Strategies Suggested By Data

There are two main ways of identifying trading strategies:

Unique hypotheses
Strategies suggested by data

Unique hypotheses are usually based on fundamentals. For example, if bond yields rise, then the price of gold falls, which could be part of a hypothesis. However, some hypotheses that are considered unique have essentially been deduced from the analysis of historical data. Therefore, it is hard to determine whether a hypothesis is unique or not.

Even hypotheses based on price action can be classified as unique. For example, VIX falls on average when the S&P 500 rises, which could be considered a unique hypothesis but this could be the result of analyzing historical data. In general, in the era of big data, it is hard to formulate hypotheses that cannot be deduced from the analysis of price series. On the other hand, price series analysis may fail to identify some hypotheses that have economic value for trading due to a lack of domain-specific context. As it turns out, some of these hypotheses may have value in developing trading and tactical allocation strategies.

Due to the difficulties in identifying unique hypotheses, quant traders have resorted to data mining and machine learning for hypotheses suggested by data. The hope is that by mining large amounts of data some hypotheses will be discovered that have economic value in trading and even investing. This has been the prevailing mode of operation in quant space in the last 20 years but in recent years due to the availability of machine learning code and libraries, this process has intensified. However, the effectiveness and robustness of strategies suggested by data are always highly questionable due to data-mining bias.

Data-mining bias is always present when some process is used to identify strategies suggested by the data. In Chapter 6 of the book Fooled by Technical Analysis: The perils of charting, backtesting, and data-mining, by Michael Harris, includes three main sources of data-mining bias: curve-fitting, selection bias, and data snooping.

Source: Fooled by Technical Analysis: The perils of charting, backtesting, and data-mining

Curve-fitting involves changing the parameters of a model until the desired performance is realized, selection bias is due to rejecting failed models and accepting those that pass a set of criteria, and data snooping is due to the reuse of data.

Even if out-of-sample validation is used, due to multiple comparisons (testing multiple hypotheses) as the number of tests increases, the probability of finding a random strategy that passes out-of-sample tests but also any other validation tests converges to 1. As it turns out, frequent backtesting guarantees a strategy that passes all validation tests but it may be random.

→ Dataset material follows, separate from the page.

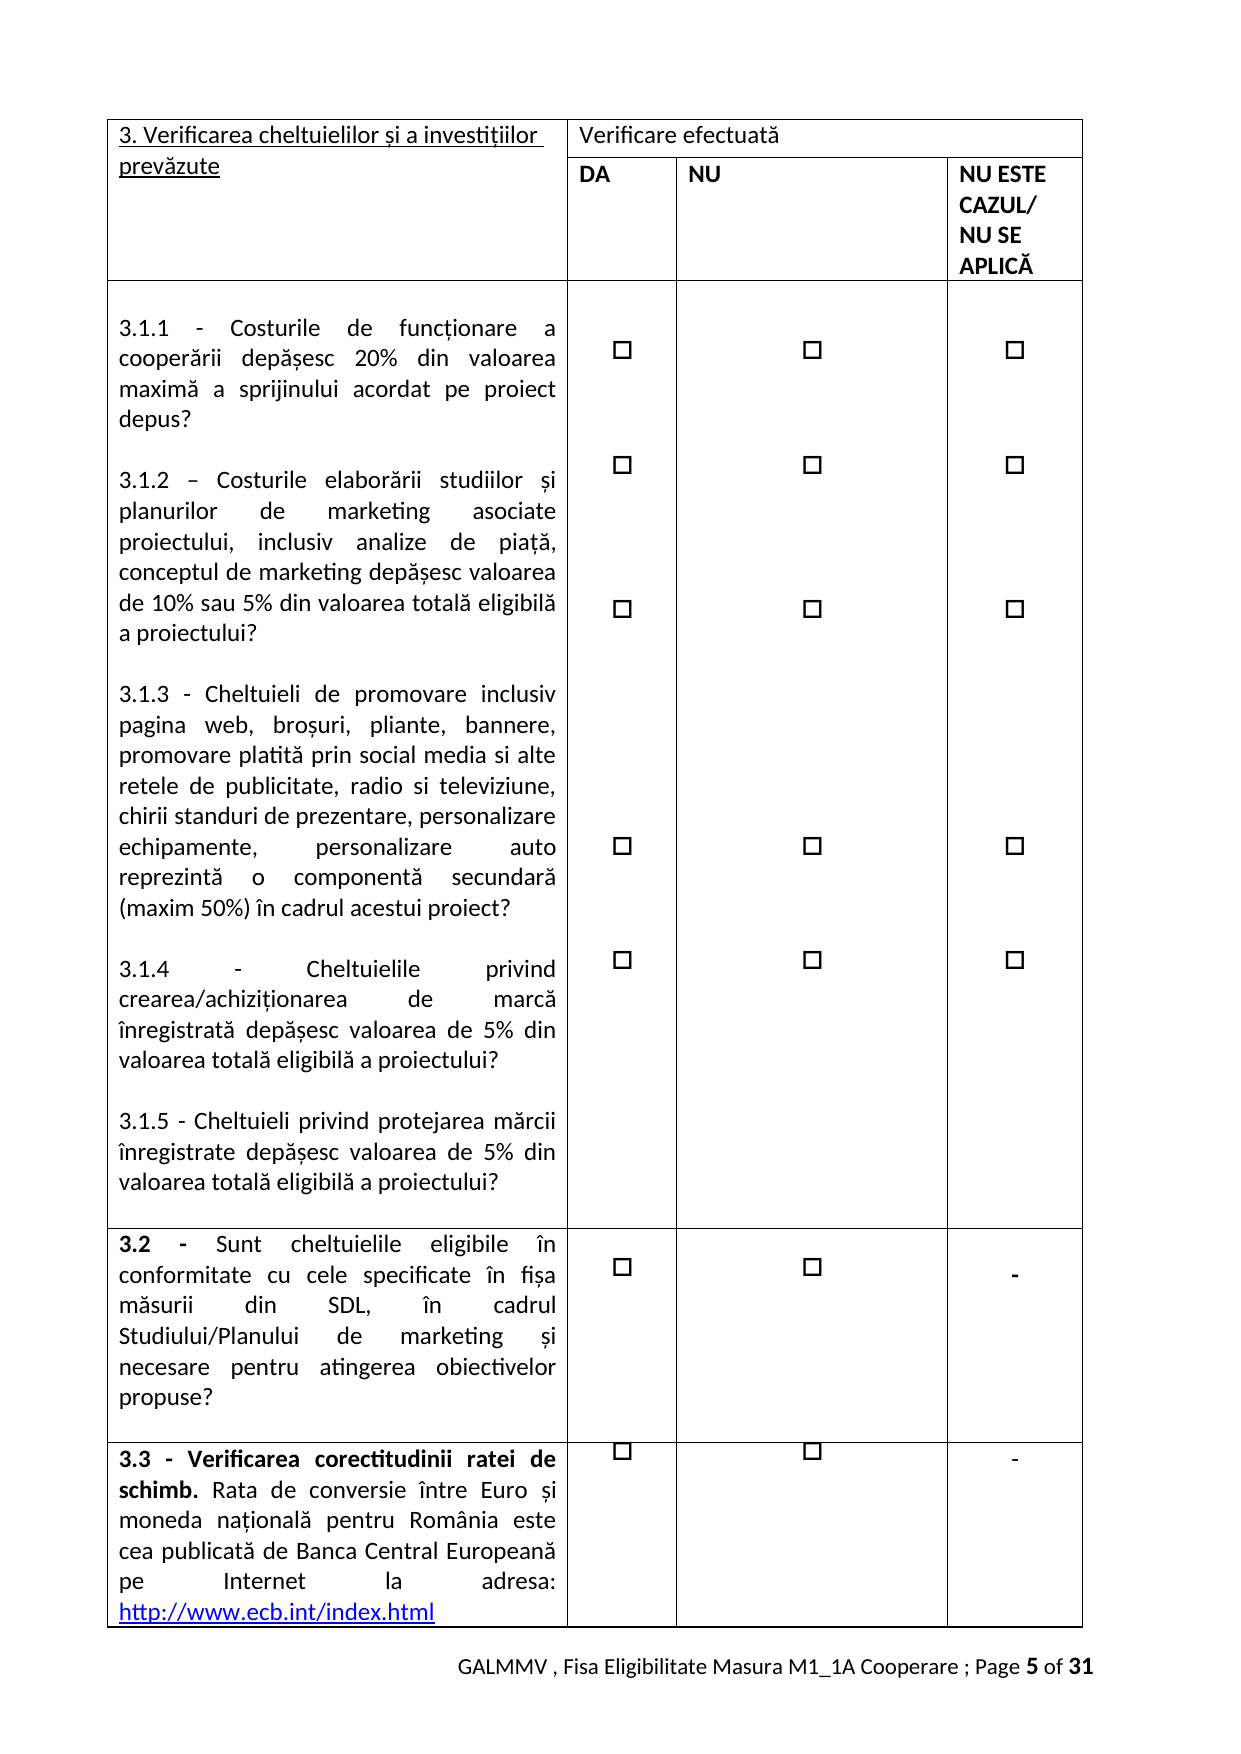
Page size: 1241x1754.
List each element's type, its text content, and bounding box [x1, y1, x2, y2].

Is there a solution to these problems?

There may be a solution that depends on how unique is the application of the data-mining process in analogous ways as when searching for unique hypotheses. It is highly unlikely there is an algo that can generate a winning strategy with a click of a button given the restrictions imposed by the inevitable data-mining bias.

This is why quant trading is hard. The edge is actually in finding unique ways of using data mining. There were two types of users: those who expected the program to find something automatically and those who found ways of using the program to discover things others could not. After all, all programs are just analysis tools unless a claim is made that they can generate automatically a usable strategy.

Below are some factors that limit the effectiveness of algos that discover strategies suggested by the data.

1. Some markets are too efficient

This is what we state on our website about DLPAL S:

“[The program] will not find strategies that work in all markets especially if the markets are efficient and price action is dominated by noise.”

Some markets are too efficient and the signal-to-noise ratio is close to 0. There is no way to discover any strategies suggested by the data and in that case, any generated by the algos are over-fitted on noise.

2. Market prices are non-stationary

Non-stationarity can break trading strategies but it is also the main source of profits. If market conditions do not change much, the strategies may continue to work. But if market conditions change significantly, strategies usually fail. If prices were stationary, there would be no profit potential due to a lack of tradable trends in any timeframe.

3. Validation becomes part of the process

Any validation scheme eventually becomes a part of the process and loses its effectiveness due to data snooping. Novel ways of validating strategies suggested by data must be used to minimize the effects of data snooping.

Below are some typical mistakes of quants trying to identify strategies suggested by data.

4. No algo will find gold where there is none

It is better to try to find markets that have inefficiencies rather than trying to force an algo on a market that is highly efficient, such as E-mini futures for example.

5. Searching for strategies with a high win rate

The win rate must be high enough and usually more than 50% but there is a trade-off in trading: the higher the win rate, the lower the sample size becomes. It is better to have a large sample size than a high win rate if the trade-off is present. Quants need only a small edge to make money.

6. Underestimating the learning curve

Data mining should not be used as the primary source of strategies because the learning curve is steep and usually in the order of 2 – 5 years depending on time spent. With data mining, one is trying to identify strategies to add to a set of already used ones, not as a fundamental process. It is something quants would use as another source of ideas, for example, a machine doing the data mining while they are trading. Some quant funds failed because they relied primarily on data mining. Data mined strategy allocation should be small. The objective is to have a few that are uncorrelated to provide some diversification.

7. If there is no success, that is success

If a quant cannot find any strategies suggested by the data based on the validation schemes used, this is success, not failure. It may mean that the market is more suitable for buying and holding or some strategic allocation but not for market timing.